◆ TASK DIRECTIONS ◆
The reply should consist of the line containing "特に米中に与えるインパクトと共に、日本がAGIを競争力向上" and all lines after it in the listing below, reproduced exactly and nothing more.

▼▼▼

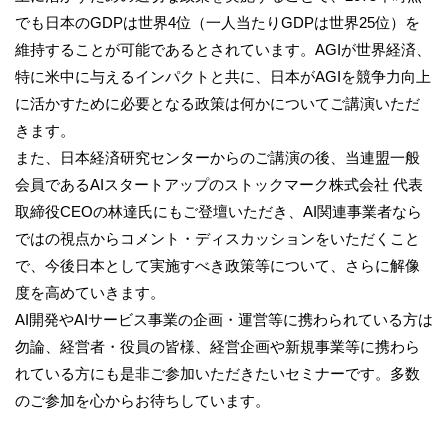
でも日本のGDPは世界4位（一人当たりGDPは世界25位）を
維持することが可能であるとされています。AGIが世界経済、
特に米中に与えるインパクトと共に、日本がAGIを競争力向上
に活かすために必要となる政策は何かについてご講演いただ
きます。
また、日本経済研究センターからのご講演の後、当連盟一般
会員であるAIスタートアップのストックマーク株式会社 代表
取締役CEOの林達氏にもご登壇いただき、AI関連事業者なら
ではの視点からコメント・ディスカッションをいただくこと
で、今後日本として実施すべき政策等について、さらに解像
度を高めていきます。
AI開発やAIサービス事業の企画・運営等に携わられている方は
勿論、経営者・役員の皆様、経営企画や新規事業等に携わら
れている方にも是非ご参加いただきたいセミナーです。多数
のご参加を心からお待ちしています。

▲▲▲

◆ REPLY ◆
特に米中に与えるインパクトと共に、日本がAGIを競争力向上
に活かすために必要となる政策は何かについてご講演いただ
きます。
また、日本経済研究センターからのご講演の後、当連盟一般
会員であるAIスタートアップのストックマーク株式会社 代表
取締役CEOの林達氏にもご登壇いただき、AI関連事業者なら
ではの視点からコメント・ディスカッションをいただくこと
で、今後日本として実施すべき政策等について、さらに解像
度を高めていきます。
AI開発やAIサービス事業の企画・運営等に携わられている方は
勿論、経営者・役員の皆様、経営企画や新規事業等に携わら
れている方にも是非ご参加いただきたいセミナーです。多数
のご参加を心からお待ちしています。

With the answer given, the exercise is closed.